Stored data entries:
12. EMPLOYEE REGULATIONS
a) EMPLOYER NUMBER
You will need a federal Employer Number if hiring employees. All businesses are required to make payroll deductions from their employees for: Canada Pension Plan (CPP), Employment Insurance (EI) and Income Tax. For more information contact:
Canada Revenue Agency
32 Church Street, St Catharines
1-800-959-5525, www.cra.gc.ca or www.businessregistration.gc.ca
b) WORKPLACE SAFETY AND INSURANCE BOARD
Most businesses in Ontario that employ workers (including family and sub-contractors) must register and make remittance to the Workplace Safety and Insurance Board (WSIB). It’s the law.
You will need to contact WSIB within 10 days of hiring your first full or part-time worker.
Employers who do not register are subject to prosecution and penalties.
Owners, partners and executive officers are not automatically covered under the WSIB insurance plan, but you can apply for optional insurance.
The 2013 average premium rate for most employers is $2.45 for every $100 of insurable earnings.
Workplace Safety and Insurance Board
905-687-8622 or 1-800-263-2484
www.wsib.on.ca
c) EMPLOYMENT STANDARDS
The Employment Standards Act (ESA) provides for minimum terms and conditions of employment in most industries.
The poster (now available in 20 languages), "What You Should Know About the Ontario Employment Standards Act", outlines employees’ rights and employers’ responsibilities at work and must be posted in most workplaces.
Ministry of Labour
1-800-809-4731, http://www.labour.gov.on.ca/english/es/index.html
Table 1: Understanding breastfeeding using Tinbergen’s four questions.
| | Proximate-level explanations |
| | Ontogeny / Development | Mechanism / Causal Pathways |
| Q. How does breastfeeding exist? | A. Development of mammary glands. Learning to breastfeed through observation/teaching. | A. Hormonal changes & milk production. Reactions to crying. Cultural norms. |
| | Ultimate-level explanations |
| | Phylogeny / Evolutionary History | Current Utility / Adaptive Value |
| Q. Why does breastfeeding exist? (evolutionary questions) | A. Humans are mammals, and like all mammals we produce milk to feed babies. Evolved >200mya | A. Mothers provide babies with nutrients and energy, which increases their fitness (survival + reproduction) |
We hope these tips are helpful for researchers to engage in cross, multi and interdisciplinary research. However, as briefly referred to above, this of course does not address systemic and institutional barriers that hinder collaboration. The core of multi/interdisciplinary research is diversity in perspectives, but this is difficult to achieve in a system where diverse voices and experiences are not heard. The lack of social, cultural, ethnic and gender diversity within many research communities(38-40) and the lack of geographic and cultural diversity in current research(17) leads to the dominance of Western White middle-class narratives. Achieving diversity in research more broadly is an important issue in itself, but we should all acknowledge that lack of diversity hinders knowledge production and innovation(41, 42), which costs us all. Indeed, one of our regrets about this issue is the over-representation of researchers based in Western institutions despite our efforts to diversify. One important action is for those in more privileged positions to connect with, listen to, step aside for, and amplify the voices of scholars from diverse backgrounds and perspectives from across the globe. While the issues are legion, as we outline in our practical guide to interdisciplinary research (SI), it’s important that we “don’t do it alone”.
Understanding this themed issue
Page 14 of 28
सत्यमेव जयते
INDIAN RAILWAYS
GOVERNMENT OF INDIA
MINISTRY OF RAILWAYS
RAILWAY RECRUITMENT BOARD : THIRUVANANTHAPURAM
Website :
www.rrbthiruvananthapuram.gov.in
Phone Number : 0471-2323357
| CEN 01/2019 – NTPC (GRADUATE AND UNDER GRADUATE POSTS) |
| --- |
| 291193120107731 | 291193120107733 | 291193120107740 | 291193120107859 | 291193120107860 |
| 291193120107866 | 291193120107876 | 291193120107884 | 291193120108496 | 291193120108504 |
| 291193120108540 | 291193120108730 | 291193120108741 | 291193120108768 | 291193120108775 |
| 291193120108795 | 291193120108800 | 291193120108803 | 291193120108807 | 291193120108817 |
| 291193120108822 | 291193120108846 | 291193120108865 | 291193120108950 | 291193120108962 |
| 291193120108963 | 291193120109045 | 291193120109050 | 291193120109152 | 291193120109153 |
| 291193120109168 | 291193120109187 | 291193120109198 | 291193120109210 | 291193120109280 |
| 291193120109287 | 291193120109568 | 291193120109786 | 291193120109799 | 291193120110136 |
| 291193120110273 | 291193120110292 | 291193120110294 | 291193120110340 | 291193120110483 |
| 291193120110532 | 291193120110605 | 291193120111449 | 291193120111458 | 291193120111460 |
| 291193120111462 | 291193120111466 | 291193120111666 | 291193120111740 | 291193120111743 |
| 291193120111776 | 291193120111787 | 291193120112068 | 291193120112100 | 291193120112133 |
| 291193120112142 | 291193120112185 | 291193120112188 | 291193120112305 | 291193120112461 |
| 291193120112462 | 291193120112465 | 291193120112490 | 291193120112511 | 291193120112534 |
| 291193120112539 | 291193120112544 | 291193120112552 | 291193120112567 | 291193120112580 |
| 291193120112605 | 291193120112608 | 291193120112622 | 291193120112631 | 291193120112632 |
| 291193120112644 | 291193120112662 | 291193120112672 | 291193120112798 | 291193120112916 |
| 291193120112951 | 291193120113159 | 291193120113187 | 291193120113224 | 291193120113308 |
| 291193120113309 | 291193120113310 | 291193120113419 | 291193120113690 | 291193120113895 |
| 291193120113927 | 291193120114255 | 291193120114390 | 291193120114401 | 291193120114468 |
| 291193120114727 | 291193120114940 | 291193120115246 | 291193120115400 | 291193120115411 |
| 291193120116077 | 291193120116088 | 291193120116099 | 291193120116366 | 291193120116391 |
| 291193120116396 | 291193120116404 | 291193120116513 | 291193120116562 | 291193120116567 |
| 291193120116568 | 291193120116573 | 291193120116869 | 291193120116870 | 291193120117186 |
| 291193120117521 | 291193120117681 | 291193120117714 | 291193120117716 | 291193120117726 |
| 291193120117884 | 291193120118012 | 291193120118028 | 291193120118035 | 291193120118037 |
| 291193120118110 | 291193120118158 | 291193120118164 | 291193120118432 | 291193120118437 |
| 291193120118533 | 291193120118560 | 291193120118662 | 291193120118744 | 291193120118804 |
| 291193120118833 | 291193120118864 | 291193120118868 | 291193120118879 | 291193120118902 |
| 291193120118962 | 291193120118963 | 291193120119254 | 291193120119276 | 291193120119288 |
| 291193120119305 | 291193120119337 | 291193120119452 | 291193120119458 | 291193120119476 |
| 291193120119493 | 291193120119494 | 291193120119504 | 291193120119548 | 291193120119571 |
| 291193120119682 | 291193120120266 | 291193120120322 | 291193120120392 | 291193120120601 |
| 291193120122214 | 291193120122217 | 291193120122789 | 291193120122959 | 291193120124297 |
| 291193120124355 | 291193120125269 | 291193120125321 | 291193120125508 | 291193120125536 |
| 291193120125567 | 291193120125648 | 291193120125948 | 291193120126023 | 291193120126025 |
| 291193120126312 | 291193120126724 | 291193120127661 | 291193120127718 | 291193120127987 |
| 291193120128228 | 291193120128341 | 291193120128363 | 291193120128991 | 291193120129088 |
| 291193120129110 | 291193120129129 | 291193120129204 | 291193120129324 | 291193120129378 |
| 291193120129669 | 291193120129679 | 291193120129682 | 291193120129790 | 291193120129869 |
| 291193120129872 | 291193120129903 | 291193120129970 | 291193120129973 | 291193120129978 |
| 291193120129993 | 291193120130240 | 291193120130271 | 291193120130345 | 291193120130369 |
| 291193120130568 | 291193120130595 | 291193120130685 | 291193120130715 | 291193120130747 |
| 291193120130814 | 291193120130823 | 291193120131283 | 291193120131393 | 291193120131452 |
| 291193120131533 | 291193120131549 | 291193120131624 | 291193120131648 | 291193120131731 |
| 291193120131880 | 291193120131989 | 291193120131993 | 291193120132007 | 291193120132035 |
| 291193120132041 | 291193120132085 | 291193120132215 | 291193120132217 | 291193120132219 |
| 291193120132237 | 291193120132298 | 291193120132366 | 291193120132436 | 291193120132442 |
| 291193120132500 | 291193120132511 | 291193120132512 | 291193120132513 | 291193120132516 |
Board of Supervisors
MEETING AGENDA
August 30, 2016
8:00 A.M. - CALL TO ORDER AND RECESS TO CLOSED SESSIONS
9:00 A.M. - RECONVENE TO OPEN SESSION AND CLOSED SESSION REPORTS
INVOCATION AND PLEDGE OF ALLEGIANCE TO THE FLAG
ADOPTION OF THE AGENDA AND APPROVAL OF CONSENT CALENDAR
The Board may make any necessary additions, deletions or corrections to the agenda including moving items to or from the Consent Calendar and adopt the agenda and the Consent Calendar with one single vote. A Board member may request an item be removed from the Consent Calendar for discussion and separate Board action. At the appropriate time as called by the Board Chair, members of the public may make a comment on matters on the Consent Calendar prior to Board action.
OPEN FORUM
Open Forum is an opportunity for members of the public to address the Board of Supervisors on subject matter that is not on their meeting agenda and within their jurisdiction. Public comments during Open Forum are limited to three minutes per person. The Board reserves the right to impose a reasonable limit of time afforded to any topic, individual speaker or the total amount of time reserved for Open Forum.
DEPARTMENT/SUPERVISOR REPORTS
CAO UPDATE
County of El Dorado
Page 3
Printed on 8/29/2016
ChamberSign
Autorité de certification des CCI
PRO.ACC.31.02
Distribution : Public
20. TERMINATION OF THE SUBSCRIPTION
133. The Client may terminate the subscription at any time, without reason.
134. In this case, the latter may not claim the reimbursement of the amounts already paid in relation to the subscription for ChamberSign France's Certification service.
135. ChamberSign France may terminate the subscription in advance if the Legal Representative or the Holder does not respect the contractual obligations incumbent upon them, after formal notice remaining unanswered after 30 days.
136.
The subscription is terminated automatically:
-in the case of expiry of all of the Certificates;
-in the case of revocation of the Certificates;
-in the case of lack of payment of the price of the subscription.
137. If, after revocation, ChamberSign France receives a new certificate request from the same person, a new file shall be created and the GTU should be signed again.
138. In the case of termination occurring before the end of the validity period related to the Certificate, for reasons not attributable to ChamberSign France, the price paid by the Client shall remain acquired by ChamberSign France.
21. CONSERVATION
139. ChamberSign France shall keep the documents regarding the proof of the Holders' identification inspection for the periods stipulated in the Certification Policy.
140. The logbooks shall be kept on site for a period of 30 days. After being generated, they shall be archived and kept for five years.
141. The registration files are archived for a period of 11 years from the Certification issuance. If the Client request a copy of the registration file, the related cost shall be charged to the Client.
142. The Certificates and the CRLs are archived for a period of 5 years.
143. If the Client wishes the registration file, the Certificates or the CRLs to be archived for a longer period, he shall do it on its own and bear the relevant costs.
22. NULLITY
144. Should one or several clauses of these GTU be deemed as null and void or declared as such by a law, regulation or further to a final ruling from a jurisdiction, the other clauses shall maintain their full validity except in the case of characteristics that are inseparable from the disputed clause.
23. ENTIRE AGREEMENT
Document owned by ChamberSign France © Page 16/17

Required work ▸ Looking at the data above, show all lines where the word "paid" occurs.

Output for this task ▸
134. In this case, the latter may not claim the reimbursement of the amounts already paid in relation to the subscription for ChamberSign France's Certification service.
138. In the case of termination occurring before the end of the validity period related to the Certificate, for reasons not attributable to ChamberSign France, the price paid by the Client shall remain acquired by ChamberSign France.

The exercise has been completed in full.